• DATASET EXCERPT
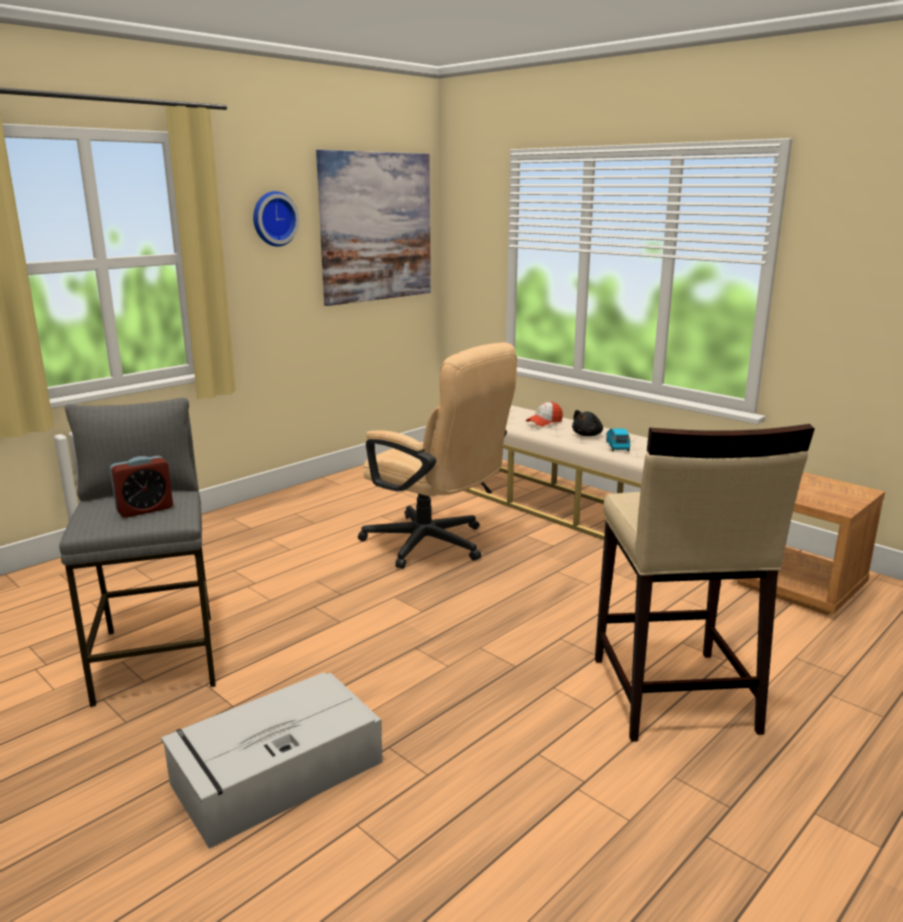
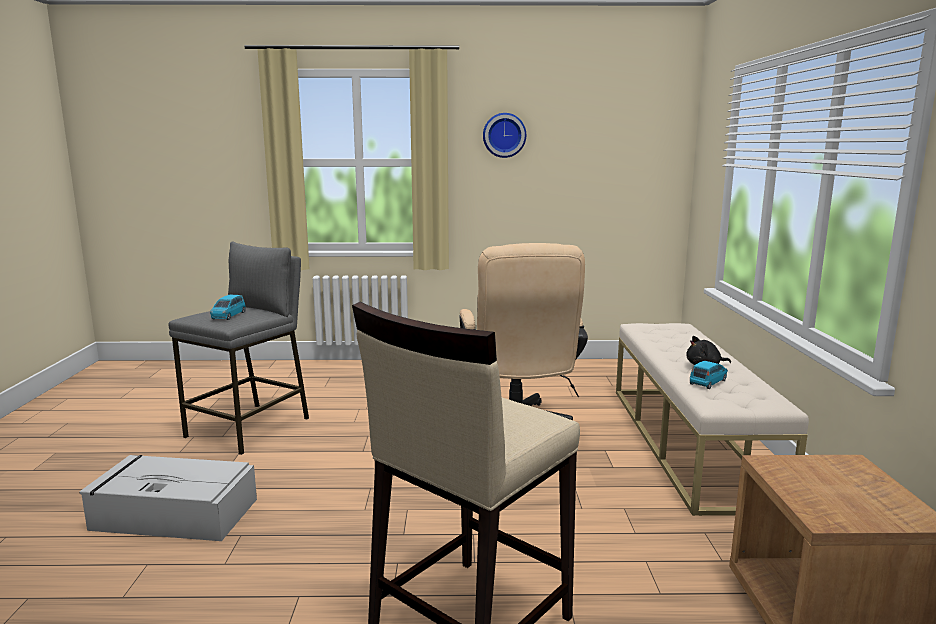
camera: 45 degrees right, 5 degrees down
alarm clock [110,456,173,518] -> blue toy car [210,295,246,320]
picture [316,150,431,306] -> none
cap [526,401,563,426] -> none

• TASK STATEMENT
Write out the listing word for word, omitting the pictures it holds.

• SOLUTION TO THIS PROBLEM
camera: 45 degrees right, 5 degrees down
alarm clock [110,456,173,518] -> blue toy car [210,295,246,320]
picture [316,150,431,306] -> none
cap [526,401,563,426] -> none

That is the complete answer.